*** Dataset content

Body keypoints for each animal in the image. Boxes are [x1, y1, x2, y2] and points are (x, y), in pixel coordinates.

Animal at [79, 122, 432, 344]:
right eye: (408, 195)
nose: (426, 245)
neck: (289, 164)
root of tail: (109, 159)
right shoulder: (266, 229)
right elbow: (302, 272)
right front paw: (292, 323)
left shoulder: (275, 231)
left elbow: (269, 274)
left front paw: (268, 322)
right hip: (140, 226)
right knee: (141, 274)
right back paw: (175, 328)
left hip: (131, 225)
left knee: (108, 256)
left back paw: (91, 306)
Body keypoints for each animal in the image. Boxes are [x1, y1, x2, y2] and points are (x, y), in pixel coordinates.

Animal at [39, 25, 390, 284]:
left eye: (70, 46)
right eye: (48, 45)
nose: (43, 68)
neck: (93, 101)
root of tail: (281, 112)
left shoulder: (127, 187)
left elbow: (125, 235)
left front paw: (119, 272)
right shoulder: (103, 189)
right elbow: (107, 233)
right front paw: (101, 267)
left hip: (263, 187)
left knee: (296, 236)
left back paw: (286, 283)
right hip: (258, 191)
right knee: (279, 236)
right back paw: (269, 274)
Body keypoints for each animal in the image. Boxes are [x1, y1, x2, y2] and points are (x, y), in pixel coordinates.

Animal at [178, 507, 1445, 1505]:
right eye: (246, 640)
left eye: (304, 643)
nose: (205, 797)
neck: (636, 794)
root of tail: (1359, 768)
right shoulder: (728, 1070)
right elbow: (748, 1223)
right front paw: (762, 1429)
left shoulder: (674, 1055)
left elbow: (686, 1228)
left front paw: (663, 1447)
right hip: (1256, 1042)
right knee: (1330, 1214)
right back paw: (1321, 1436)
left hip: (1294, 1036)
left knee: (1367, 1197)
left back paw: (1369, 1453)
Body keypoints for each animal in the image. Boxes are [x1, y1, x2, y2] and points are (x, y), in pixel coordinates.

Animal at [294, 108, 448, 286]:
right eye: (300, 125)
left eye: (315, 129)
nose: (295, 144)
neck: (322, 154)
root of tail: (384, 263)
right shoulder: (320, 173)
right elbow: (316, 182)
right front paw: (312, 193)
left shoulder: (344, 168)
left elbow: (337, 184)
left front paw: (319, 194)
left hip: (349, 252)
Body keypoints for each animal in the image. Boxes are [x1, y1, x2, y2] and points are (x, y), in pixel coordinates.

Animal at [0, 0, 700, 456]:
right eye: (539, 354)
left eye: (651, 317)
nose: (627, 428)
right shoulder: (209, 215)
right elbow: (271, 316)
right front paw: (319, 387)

******

Exercise goal: Across the records above, how many lines hold the string "elbow"? The number alone will do.

Exercise response: 9